Pepsina enzima proteolitico è comunemente usato nella preparazione di idrogel ECM-derivato 15. Pepsina è una proteasi non specifico che digerire collagene ed altre proteine ECM into piccoli frammenti 45. Mentre idrogel fabbricati con ECM pepsina-digerito sono stati segnalati per avere effetti di cellule-istruttivo, una limitazione è che questi materiali tendono ad essere estremamente meccanicamente deboli 46. Nel nostro sviluppo iniziale delle microcarriers DAT, abbiamo utilizzato un approccio composito in cui pepsina-digerito DAT è stato combinato con alginato e aggiunta goccia a goccia in CaCl 2 per formare perle sferiche 30. Le perle sono state successivamente foto-reticolato e l'alginato è stato estratto usando il citrato di sodio. Oltre alla necessità di reticolazione chimica, una limitazione chiave era che le microcarriers fabbricati con questo approccio ha avuto scarsa stabilità di sotto di una gamma di dimensioni 900 – 950 um 30. Al posto di pepsina, i metodi qui presentati utilizzano una digestione più lieve della ECM con l'enzima glicolitico α-amilasi, che viene postulato di scindere gruppi carboidrati dalla teloperegioni ptide di collagene, aumentando così la solubilità in acido acetico 37. Questo approccio consente l'isolamento di collagene altamente polimerizzata che può essere utilizzato per generare schiume e microcarriers ECM-derivato puri senza la necessità di reticolazione chimica o altri additivi. Questi bioscaffolds sono stabilizzate mediante interazioni fisiche e legami idrogeno tra fibrille di collagene ben conservati, simile al collagene nel microambiente ECM nativa.
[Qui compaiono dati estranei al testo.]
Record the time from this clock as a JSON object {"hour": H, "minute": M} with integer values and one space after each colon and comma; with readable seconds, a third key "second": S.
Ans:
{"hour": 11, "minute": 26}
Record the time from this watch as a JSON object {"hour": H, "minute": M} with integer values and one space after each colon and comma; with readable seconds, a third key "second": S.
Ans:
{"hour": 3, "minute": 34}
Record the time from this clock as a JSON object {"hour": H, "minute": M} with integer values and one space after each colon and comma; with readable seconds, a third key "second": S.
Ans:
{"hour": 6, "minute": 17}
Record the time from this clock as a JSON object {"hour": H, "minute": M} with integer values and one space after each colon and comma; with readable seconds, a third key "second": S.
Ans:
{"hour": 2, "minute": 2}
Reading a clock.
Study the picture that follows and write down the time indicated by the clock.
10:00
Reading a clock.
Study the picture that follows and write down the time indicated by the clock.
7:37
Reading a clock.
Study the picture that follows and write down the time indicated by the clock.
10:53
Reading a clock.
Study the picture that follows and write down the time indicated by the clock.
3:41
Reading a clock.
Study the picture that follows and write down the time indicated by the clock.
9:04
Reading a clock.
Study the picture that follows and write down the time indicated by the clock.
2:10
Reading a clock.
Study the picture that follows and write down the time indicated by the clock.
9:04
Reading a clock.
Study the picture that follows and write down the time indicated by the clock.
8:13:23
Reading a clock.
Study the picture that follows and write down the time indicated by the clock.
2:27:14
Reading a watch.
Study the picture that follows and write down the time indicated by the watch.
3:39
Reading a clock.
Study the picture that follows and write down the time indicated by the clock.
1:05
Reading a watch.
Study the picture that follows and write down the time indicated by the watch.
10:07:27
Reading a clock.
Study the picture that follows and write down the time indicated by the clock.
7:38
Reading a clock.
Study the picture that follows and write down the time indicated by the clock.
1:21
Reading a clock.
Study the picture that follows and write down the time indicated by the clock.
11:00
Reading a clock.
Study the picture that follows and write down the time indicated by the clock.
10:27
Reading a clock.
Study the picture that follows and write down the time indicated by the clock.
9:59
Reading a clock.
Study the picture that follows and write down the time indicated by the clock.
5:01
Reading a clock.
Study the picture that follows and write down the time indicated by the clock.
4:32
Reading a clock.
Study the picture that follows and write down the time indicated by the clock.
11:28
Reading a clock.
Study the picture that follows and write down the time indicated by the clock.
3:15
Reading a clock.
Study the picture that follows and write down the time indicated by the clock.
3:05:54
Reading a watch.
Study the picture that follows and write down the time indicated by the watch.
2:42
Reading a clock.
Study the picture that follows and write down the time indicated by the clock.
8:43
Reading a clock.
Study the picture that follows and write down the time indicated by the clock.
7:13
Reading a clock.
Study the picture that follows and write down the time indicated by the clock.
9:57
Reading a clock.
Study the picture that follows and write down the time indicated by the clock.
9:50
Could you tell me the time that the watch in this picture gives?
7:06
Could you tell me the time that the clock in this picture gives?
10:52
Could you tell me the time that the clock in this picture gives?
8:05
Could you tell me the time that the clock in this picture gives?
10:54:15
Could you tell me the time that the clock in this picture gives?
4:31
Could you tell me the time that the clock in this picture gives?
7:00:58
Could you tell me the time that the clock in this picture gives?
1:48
Le schiume sono una piattaforma altamente flessibile che può essere fabbricato in un'ampia gamma di geometrie seconda stampo specifico selezionato. Per gli studi di coltura cellulare, gli espansi possono essere colate direttamente TCPs piastre a pozzetti, per formare rivestimenti o ponteggi 3D di vario spessore. Per fabbricare schiume 3D con superfici molto uniformi, si raccomanda che uno stampo personalizzato è progettato che può essere sigillato su entrambi i lati con vetrini plastica o vetro. Sia ECM tritati o cryomilled può essere utilizzato per sintetizzarele schiume. In generale, abbiamo trovato che le schiume cryomilled tendono ad essere macroscopicamente più morbida ed avere un ultrastruttura più perturbato a concentrazioni inferiori 31, 36. A seconda della fonte di tessuto, le fasi di lavorazione meccaniche aggiuntive possono provocare alterazioni della composizione ECM che potrebbe influenzare la funzione delle cellule. Ad esempio, nel nostro lavoro precedente, laminina è stato rilevato in schiume DLV tritate, ma non cryomilled DLV schiume 31. Al contrario, collagene I, collagene IV, laminina, fibronectina e sono stati rilevati sia macinate e cryomilled DAT schiume 36. In aggiunta alle fasi di lavorazione meccanica, la dimensione dei pori e la porosità degli espansi può essere sintonizzata in una certa misura, variando la concentrazione della sospensione ECM e la temperatura di congelamento 47. In generale, schiume concentrazione inferiori (~ 10 – 15 mg / mL) sono qualitativamente più porosa, ma possono contrarsi rapidamente e hanno scarsastabilità a lungo termine cultura 31, 36. Analogamente, un tasso di congelamento lento, tipicamente raggiunti da una temperatura di congelazione superiore, può portare a pori più grandi nelle schiume a causa delle dimensioni dei cristalli di ghiaccio che si formano durante la fabbricazione 29. Tutti questi parametri possono influenzare le interazioni delle cellule con i materiali, tra cui l'attaccamento, l'infiltrazione, e il rimodellamento. Ad esempio, la crescita cellulare in schiume che sono fabbricati con concentrazioni ECM superiori può essere limitata alle zone superficiali, in particolare con sorgenti ECM macinate e in condizioni di coltura statiche 36.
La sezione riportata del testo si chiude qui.